The sacrifices imposed on the people in the affected states like Greece or Spain have triggered tension, the rise of extremism all over the area and detached the citizens from the European project. Unemployment has soared in the zone and social misery has made a comeback. Now the people feel like their expectations are not taken into account. The European institution, which already suffers from its public image, has also been accused of confiscating sovereignty, putting people under guardianship and depriving them of the right to decide by themselves. Many voices were raised to denounce a bureaucratic institution that imposes austerity and allows poverty progression at the expense of social peace.
Abroad, the European Union is reproached of its inability to speak with one voice, particularly when it comes to take tough decisions as demonstrated during the war in Yugoslavia in the 1990s or more recently with the case of Libya. Moreover, just after the Nobel Prize winner announcement, given how European leaders were each reacting on their side, most were wondering who will accept the award.
The Peace honor attribution to the EU also brought in light another paradox. Norway, the country allocator of the Peace Prize has always been reluctant to fully engage in the European project. Furthermore, the country has just re-affirmed that a EU membership was not on the table.

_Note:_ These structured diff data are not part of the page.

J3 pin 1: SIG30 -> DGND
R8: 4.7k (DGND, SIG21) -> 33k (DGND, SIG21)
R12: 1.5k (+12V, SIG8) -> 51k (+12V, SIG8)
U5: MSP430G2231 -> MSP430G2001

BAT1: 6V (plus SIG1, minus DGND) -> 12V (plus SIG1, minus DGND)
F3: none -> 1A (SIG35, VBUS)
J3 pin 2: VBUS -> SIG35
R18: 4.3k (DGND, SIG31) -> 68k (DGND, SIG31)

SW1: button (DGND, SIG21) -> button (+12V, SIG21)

A study conducted by Aftenposten has also revealed that only one in four Norwegian support the Nobel Committee’s decisions. So what’s the real reason behind this decision? According to the Norwegian Council for Peace (an organization uniting 23 organizations advocating for peace), it’s simply political. For the council Alfred Nobel Peace Prize was meant to reward someone who had worked for peace and considers it as a dishonor to his memory the fact that it has been given to the EU.

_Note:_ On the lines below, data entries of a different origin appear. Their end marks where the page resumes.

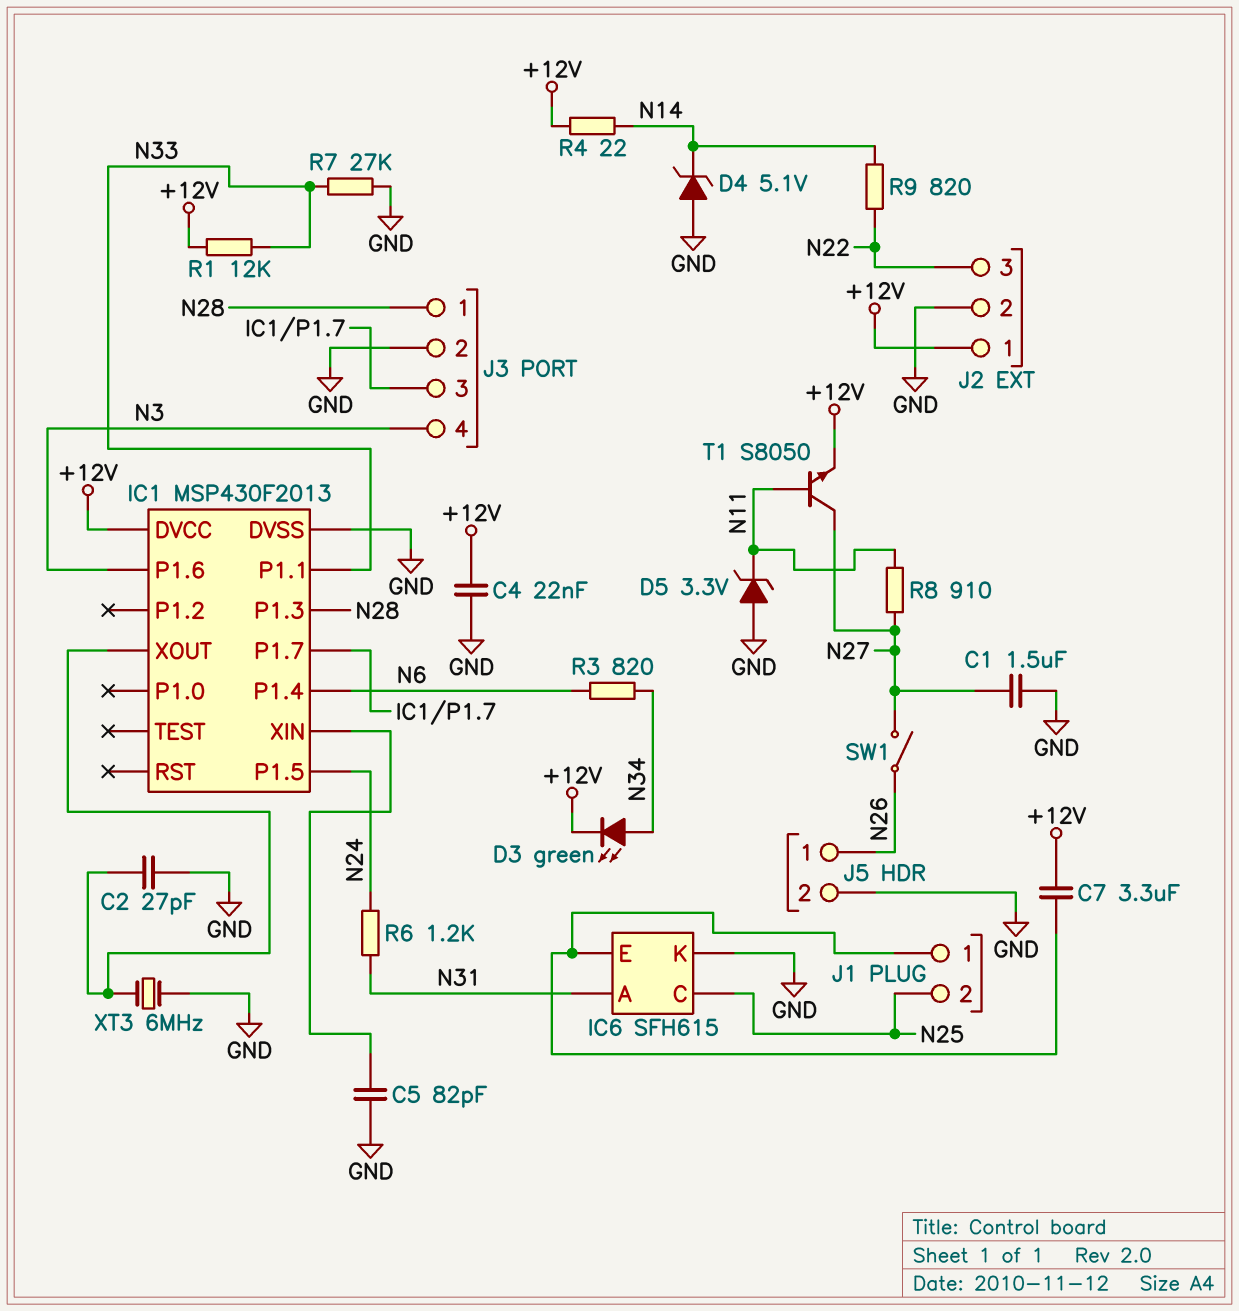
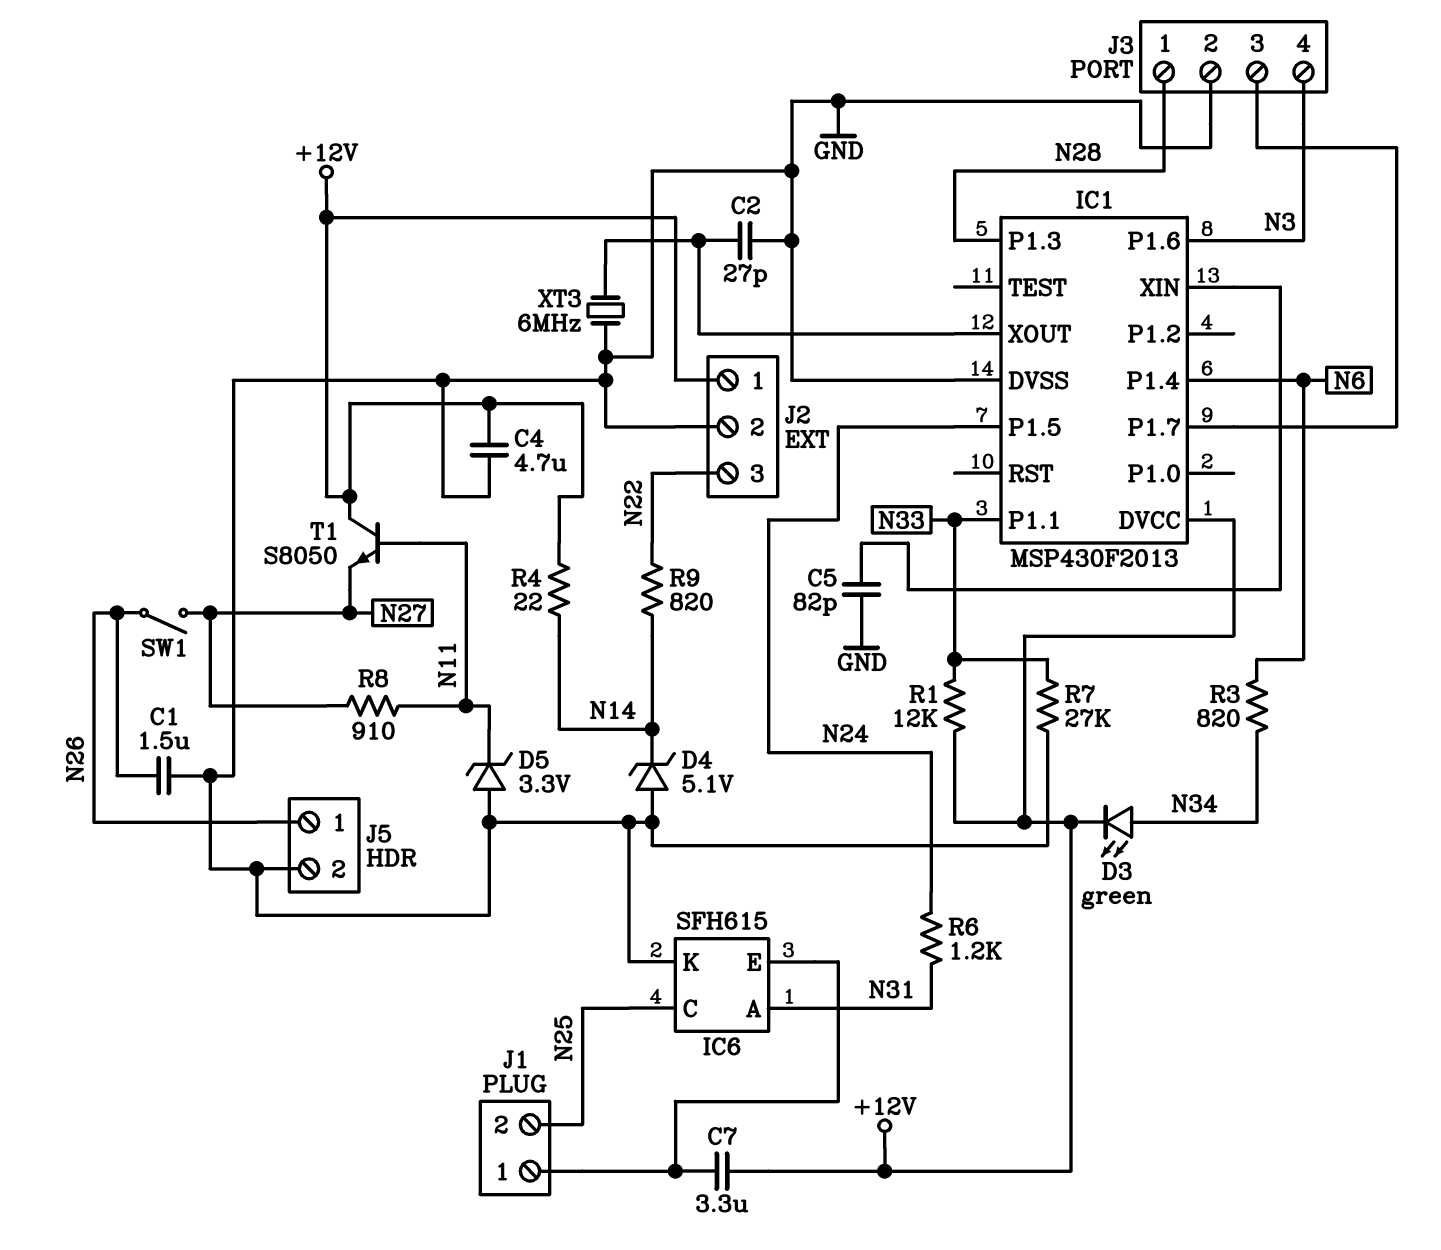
C1: 1.5uF (GND, N27) -> 1.5uF (GND, N26)
C4: 22nF (+12V, GND) -> 4.7uF (+12V, GND)
T1: NPN S8050 (B N11, C N27, E +12V) -> NPN S8050 (B N11, C +12V, E N27)

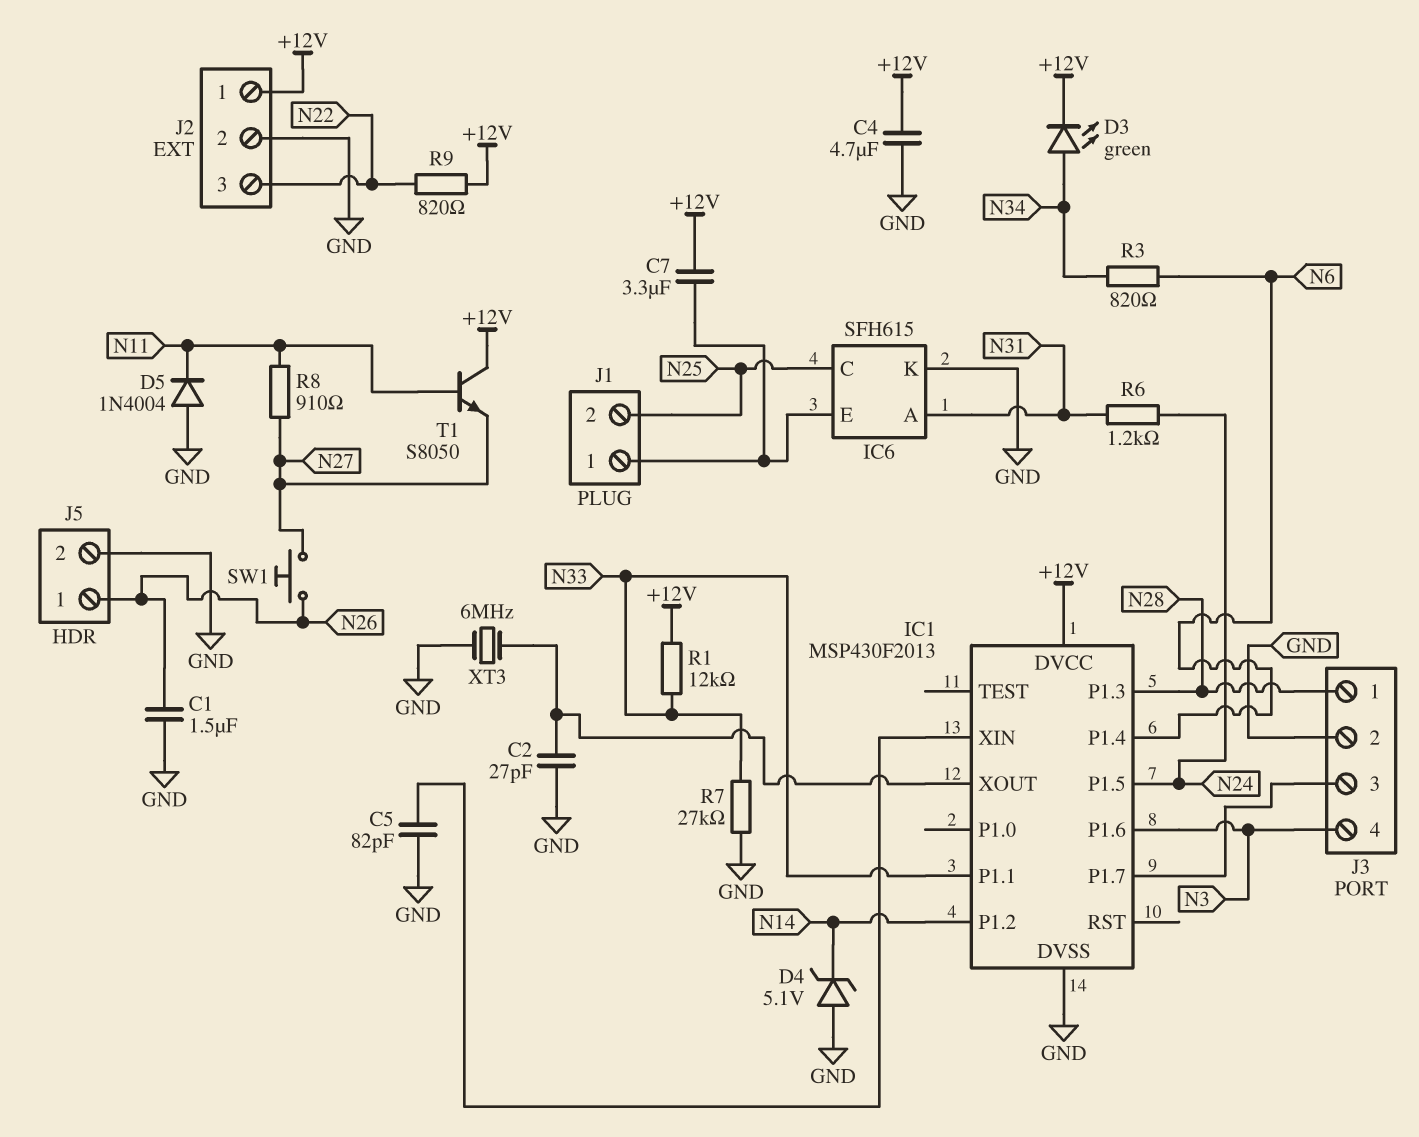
D5: zener 3.3V (A GND, K N11) -> diode 1N4004 (A GND, K N11)
IC1 pin P1.2: none -> N14
R4: 22 (+12V, N14) -> none
R9: 820 (N14, N22) -> 820 (+12V, N22)
SW1: switch (N26, N27) -> button (N26, N27)

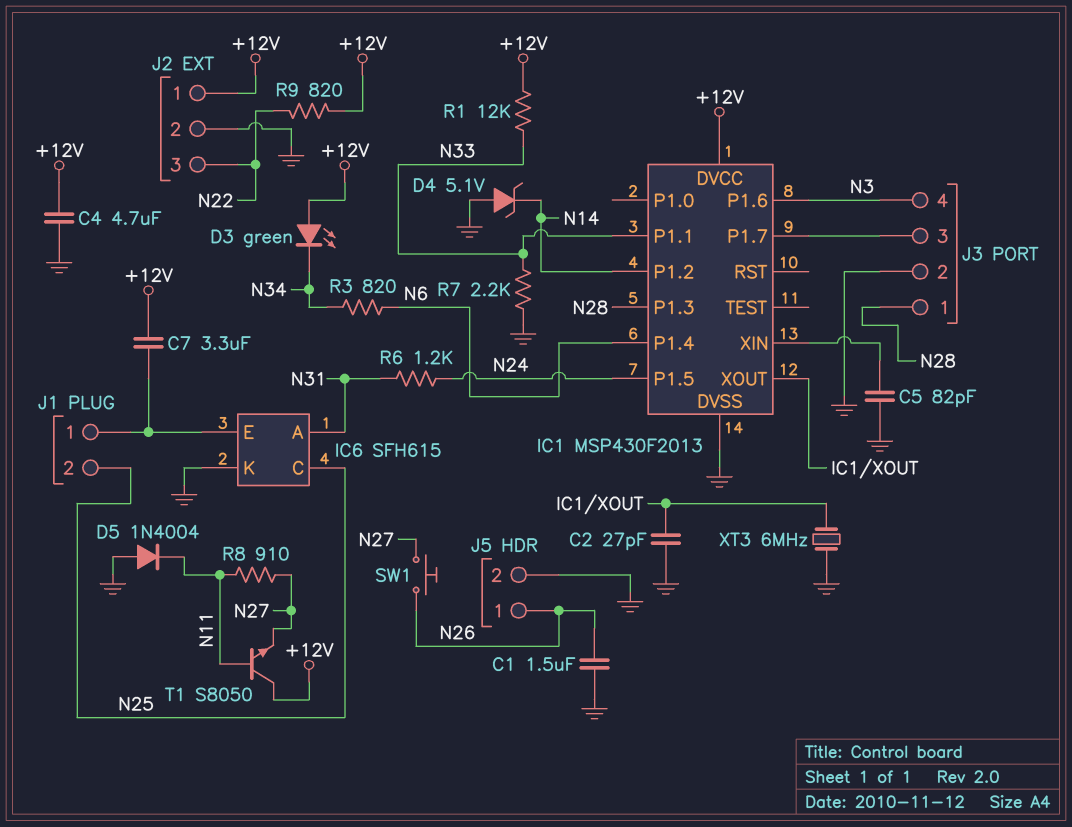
D3: LED green (A N34, K +12V) -> LED green (A +12V, K N34)
R7: 27k (GND, N33) -> 2.2k (GND, N33)

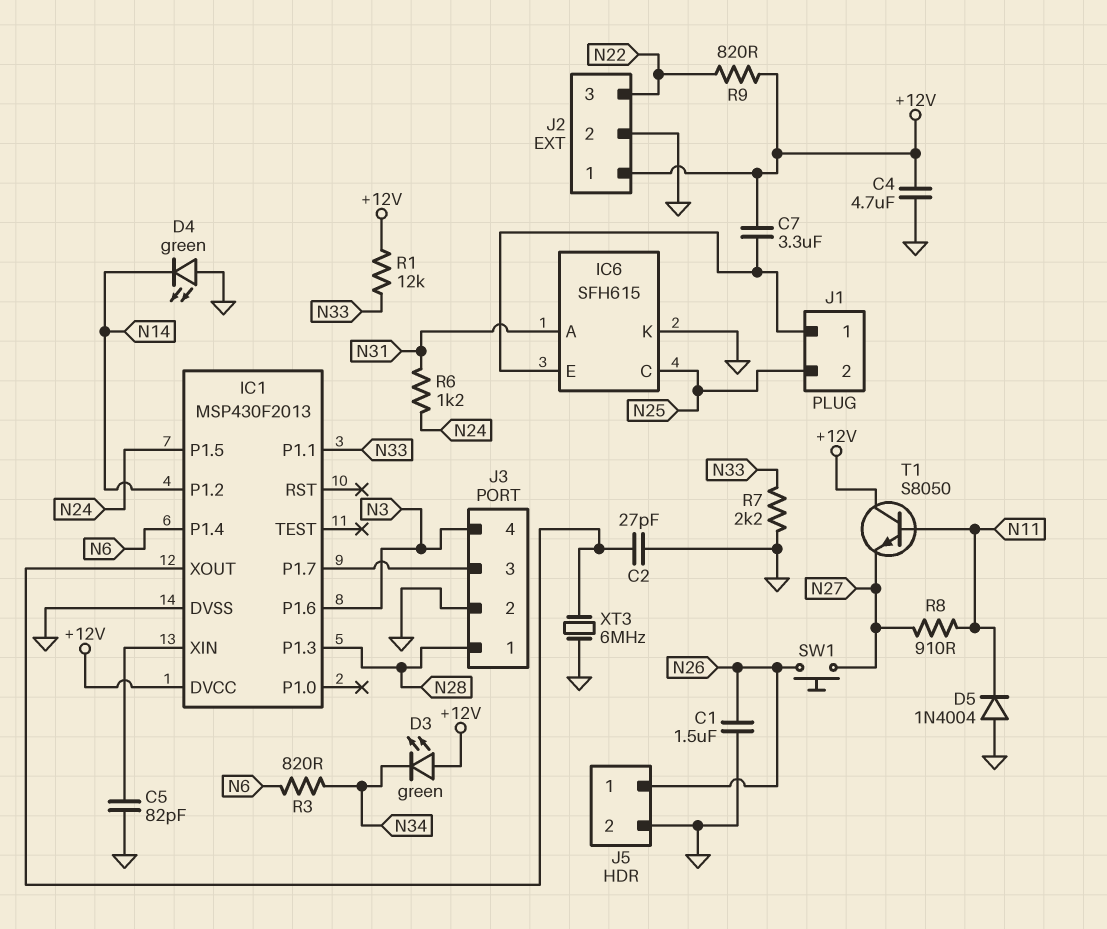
D4: zener 5.1V (A GND, K N14) -> LED green (A GND, K N14)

It would certainly have been preferable that the prize was awarded to the action of an individual rather than an institution in crisis and in which the unity is in trouble. But we cannot deny that the EU creation has helped stabilize a continent customary of conflicts and already devastated by two world wars.
Created in 1957 by six countries under the Treaty of Rome, the European Community has gradually grown to now represent 27 states. And contrary to what most people think, it only has power over the people within the limits of what the state members have granted to it. And though the Nobel committee choice can be questionable in many regards, maybe this time it’s just the recognition that — in these difficult times —the Union's failure to manage further integration could have serious implications for all Europeans.